Une tribune de Jean-Claude Guillebaud publiée dans Sud-Ouest le 26/11/2021
Il arrive que paraisse un livre que vous attendiez sans le savoir. Je ne parle pas de littérature mais du mouvement des idées. Ce sont des cas où la simple vérité finit par l’emporter sur l’entourloupe. En l’occurrence il s’agit de la ruine de notre système hospitalier qui voici vingt ans passait encore pour le meilleur du monde. Aujourd’hui, comme on le sait ce n’est plus le cas.

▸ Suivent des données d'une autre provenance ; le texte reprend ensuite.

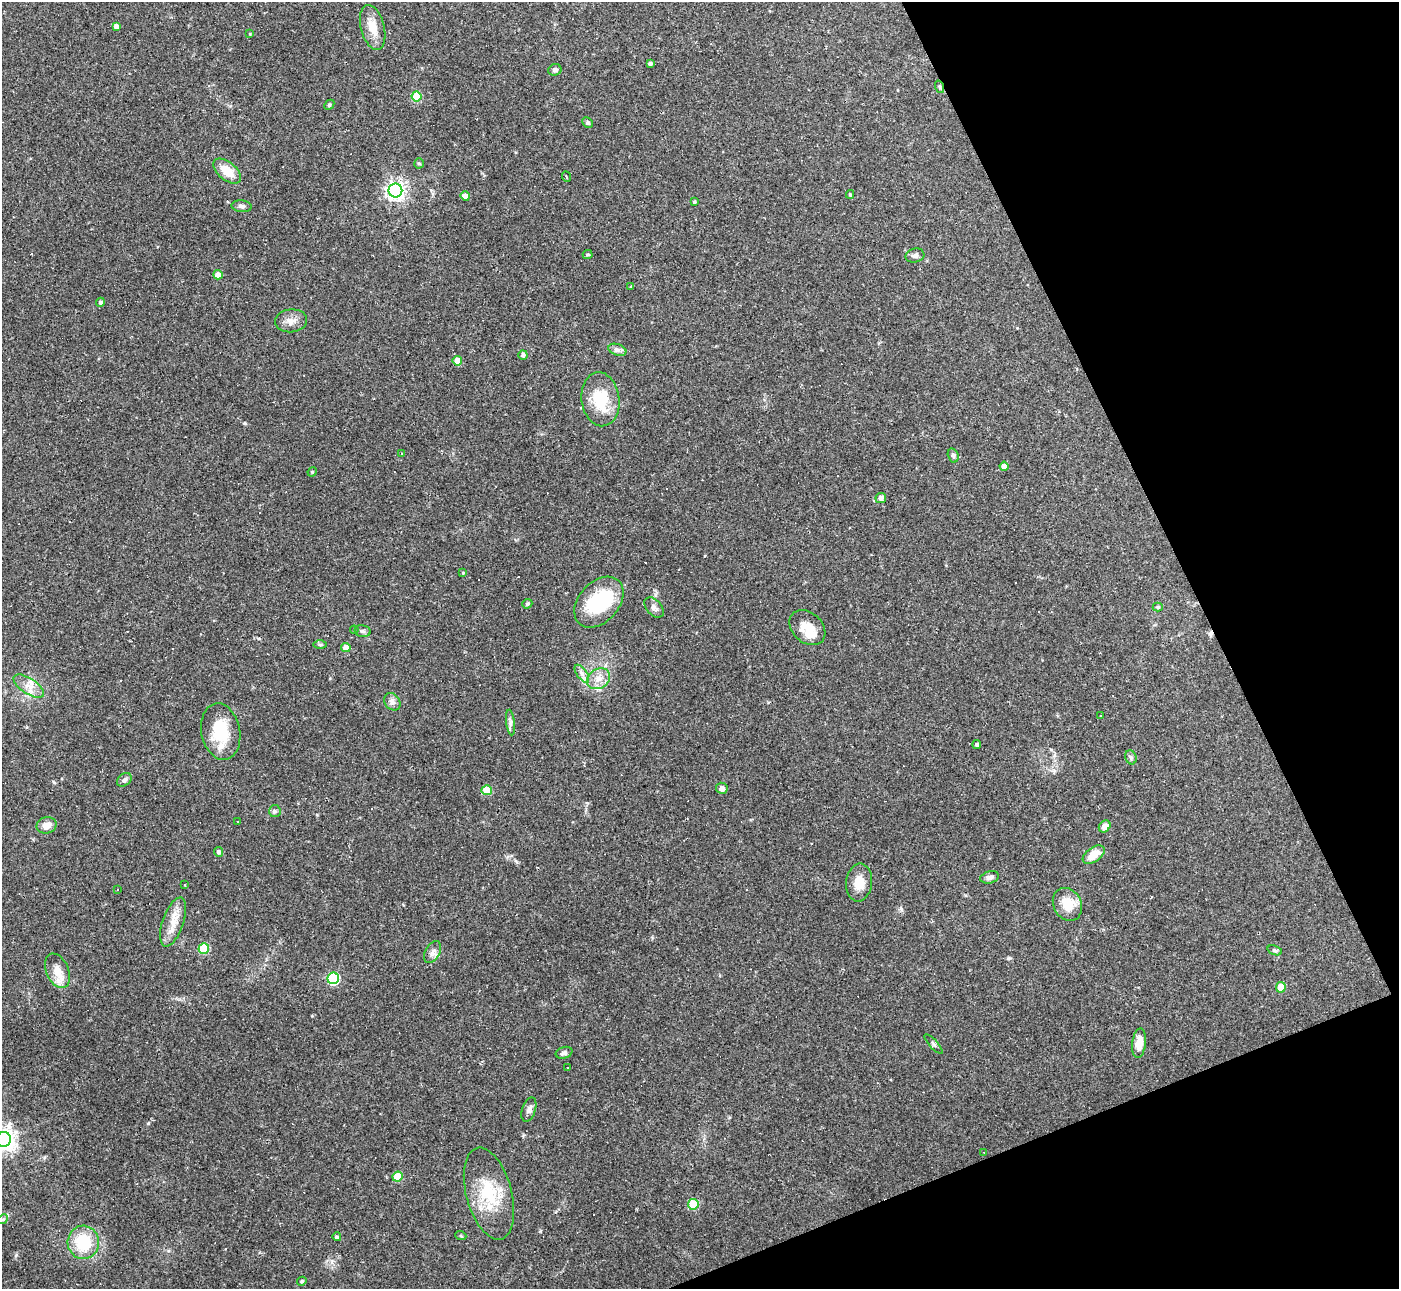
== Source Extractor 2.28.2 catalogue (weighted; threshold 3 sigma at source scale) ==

Le livre du professeur émérite de diabétologie André Grimaldi, « Manifeste pour la santé 2022 » (*) tombe à point nommé. Avant de faire des propositions pour sauver notre santé publique, l’auteur raconte comment nous avons vécu plusieurs décennies de réformes absurdes. Le résultat final n’est pas brillant. Avec ses étapes chaotiques ; ses « vagues » qui reviennent sans cesse ; avec la crainte de voir système submergé par les rebonds de la pandémie, et le manque de lits disponibles, on voit bien que quelque chose ne fonctionne plus. Et cela ne date pas d’hier.

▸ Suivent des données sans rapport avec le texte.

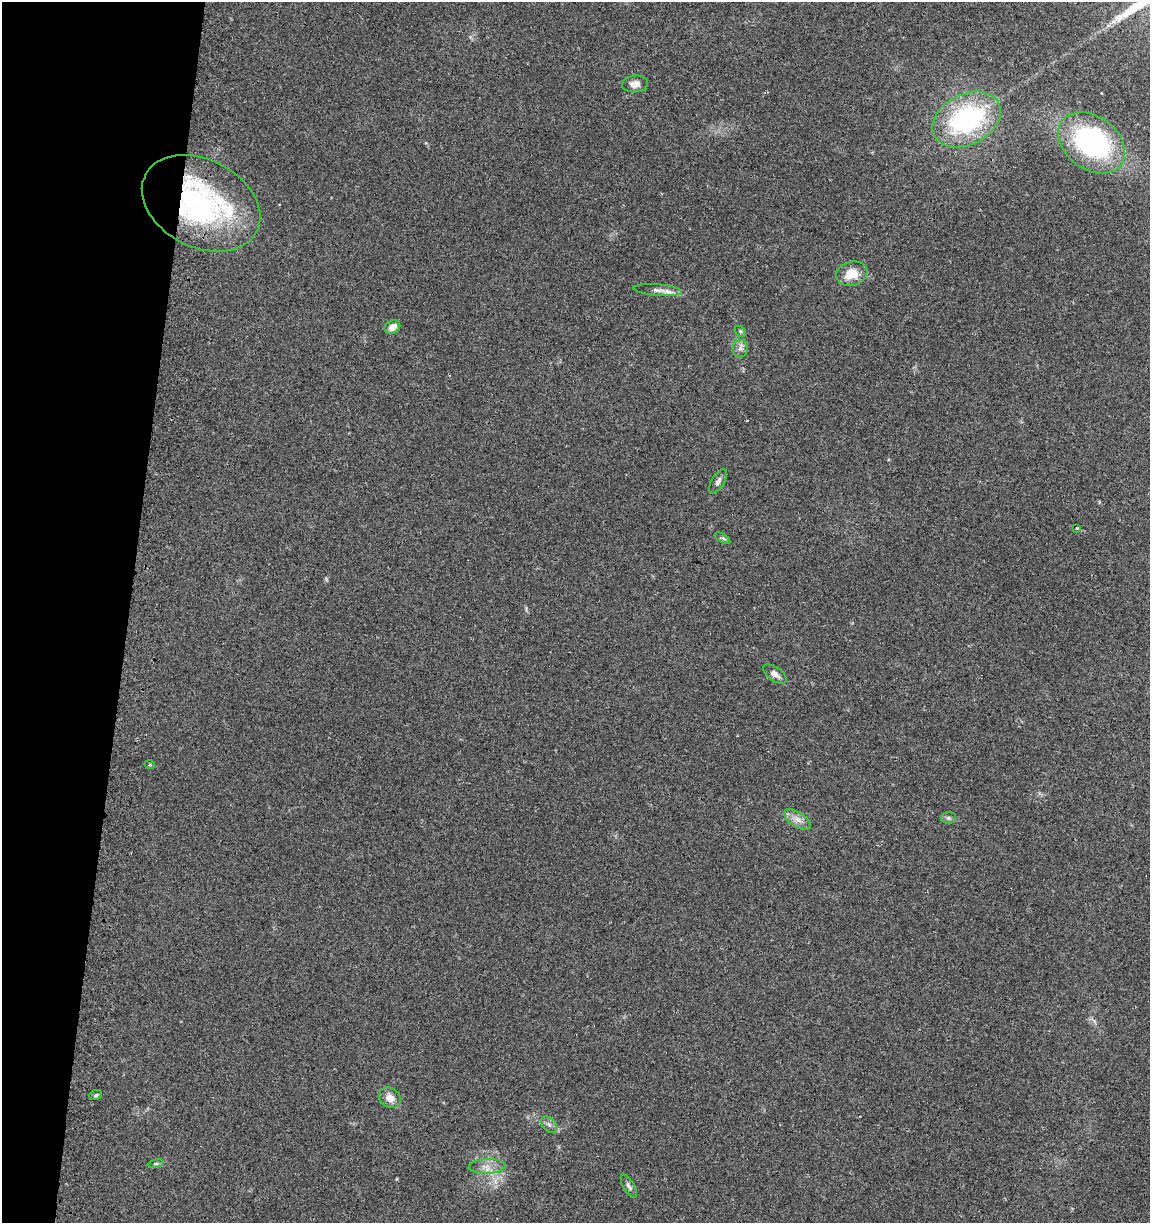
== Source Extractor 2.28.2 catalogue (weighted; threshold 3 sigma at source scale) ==
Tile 9 of 4 x 4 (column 1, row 3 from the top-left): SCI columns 316-1463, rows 1227-2447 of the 5161 x 4904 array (HDU 1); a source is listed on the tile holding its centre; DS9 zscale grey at full resolution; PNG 1152 x 1225 px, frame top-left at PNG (2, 2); each listed source drawn as its Kron ellipse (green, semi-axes under 4 px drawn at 4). Shown black and unused: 11% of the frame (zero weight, under 2 of 3 exposures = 2% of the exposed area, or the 3 px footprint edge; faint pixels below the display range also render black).
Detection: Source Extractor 2.28.2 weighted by HDU 2 'WHT'; one run over the whole footprint, this tile lists its part. Background 0.11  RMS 0.01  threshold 0.047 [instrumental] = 3 sigma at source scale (4.5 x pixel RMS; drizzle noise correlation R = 1.50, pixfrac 1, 0.0396/0.0396 arcsec/px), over >= 5 px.
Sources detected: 22; all 22 listed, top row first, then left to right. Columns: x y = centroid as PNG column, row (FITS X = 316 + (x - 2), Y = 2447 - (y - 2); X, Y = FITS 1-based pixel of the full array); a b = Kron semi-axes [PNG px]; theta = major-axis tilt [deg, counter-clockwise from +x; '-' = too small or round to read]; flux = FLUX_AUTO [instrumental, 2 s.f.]
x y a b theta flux
635 84 13 8 3 6.8
967 119 36 25 27 150
1092 143 37 26 -37 190
201 203 63 44 -27 220
852 274 16 12 14 19
658 290 24 5 -5 7.3
392 327 8 6 35 7.6
740 331 6 4 -45 1.5
740 349 9 8 - 4.3
718 481 13 6 59 4.1
1077 528 3 3 - 1.2
723 538 9 4 -31 1.7
775 674 13 7 -36 5.4
150 765 5 3 - 0.87
949 818 7 6 - 2.4
797 819 15 7 -32 7.6
95 1095 6 5 - 1.9
390 1098 11 9 -37 9.6
549 1124 9 6 -49 3.7
156 1164 8 4 9 1.8
487 1166 18 7 2 8.3
629 1186 13 5 -59 3.3
Overlapping masked pixels (flux is a lower limit): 1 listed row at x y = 201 203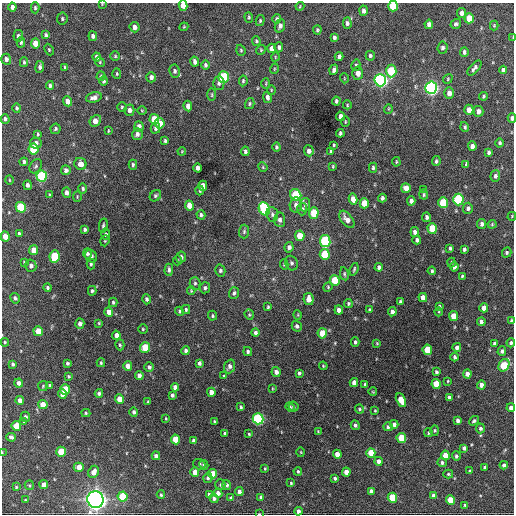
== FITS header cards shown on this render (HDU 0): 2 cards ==
NAXIS1  =                  512 / Axis length
NAXIS2  =                  512 / Axis length

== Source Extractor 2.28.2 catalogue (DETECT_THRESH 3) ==
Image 512 x 512 px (HDU 0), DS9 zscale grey, 1 PNG px = 1 image px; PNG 516 x 516 px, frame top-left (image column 1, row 512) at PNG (2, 3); each listed source drawn as its Kron ellipse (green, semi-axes under 4 px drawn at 4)
Background 1540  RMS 36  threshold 108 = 3 sigma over >= 5 px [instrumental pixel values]
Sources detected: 368; all 368 listed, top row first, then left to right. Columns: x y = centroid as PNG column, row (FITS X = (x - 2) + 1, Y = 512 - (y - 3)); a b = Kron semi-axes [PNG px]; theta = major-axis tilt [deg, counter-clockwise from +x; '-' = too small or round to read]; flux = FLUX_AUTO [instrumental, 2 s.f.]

L’origine de ce naufrage remonte à une vingtaine d’années. Il est devenu si manifeste que les personnels hospitaliers commencent à déserter le navire, rompant avec une mission — guérir ! — qui éclairait toute leur vie. Non contents de manquer de lits à chaque nouvelle alerte, c’est déjà d’infirmière et d’aides-soignantes que nous manquons désormais. Durant les dix-huit premiers mois de la pandémie, le dévouement, l’énergie et la générosité de tous avaient permis de passer le cap.
On comprenait si bien la portée de cet effort que l’on avait pris l’habitude de les applaudir tous les soirs à vingt heures. Maintenant, non seulement les soignants, passé le cap des bravos, n’ont pas été gratifiés comme ils auraient dû l’être, mais ils demeurent parmi les moins bien payés de la vieille Europe.
Que s’est-il donc passé ? À la fin des années 1990, on avait entrepris d’appliquer aux soins médicaux les postulats du néo-libéralisme : évaluation à l’acte (la sacro-sainte T2A), établissement d’un business plan, évaluation régulière et coûteuse de « l’efficience » des établissements, etc. Il s’agissait de standardiser et de mesurer tout cela, afin de pouvoir définir les coûts et tarifer au plus juste. Un tarif pour une prothèse de hanche, un autre pour l’infarctus du myocarde, etc. Il fallut aussi appliquer une faç on « arithmétique » de compter le temps de chacun : dix minutes par patient pour la toilette, cinq minutes pour revoir un pansement et ainsi de suite.
En 2009, la « loi Bachelot » avait supprimé formellement le service public hospitalier instauré par la loi Boulin de 1970. « Il n’y avait plus que des missions de service public qui pouvait être vendues à la découpe par les agences régionales de santé aux divers établissements qu’ils soient publics ou privés. » Trois objectifs étaient visés : accroître les recettes en augmentant l’activité, réduire les dépenses en raccourcissant le séjour des patients, contenir la masse des salaires.
Aujourd’hui, on n’ose plus parler comme hier d’hôpital-entreprise, mais le « néo-management » a triomphé. Une nouvelle bureaucratie néolibérale a simplement remplacé l’ancienne. Grimaldi estime que la détérioration programmée de l’hôpital public risque de donner raison à ceux qui poussaient à la privatisation. Au prix d’une grave rupture éthique. La règle n’est plus « le juste soin pour le malade au moindre coût pour la collectivité » mais « le soin compatible avec la rentabilité de l’établisse ment ». La logique a changé. Hélas !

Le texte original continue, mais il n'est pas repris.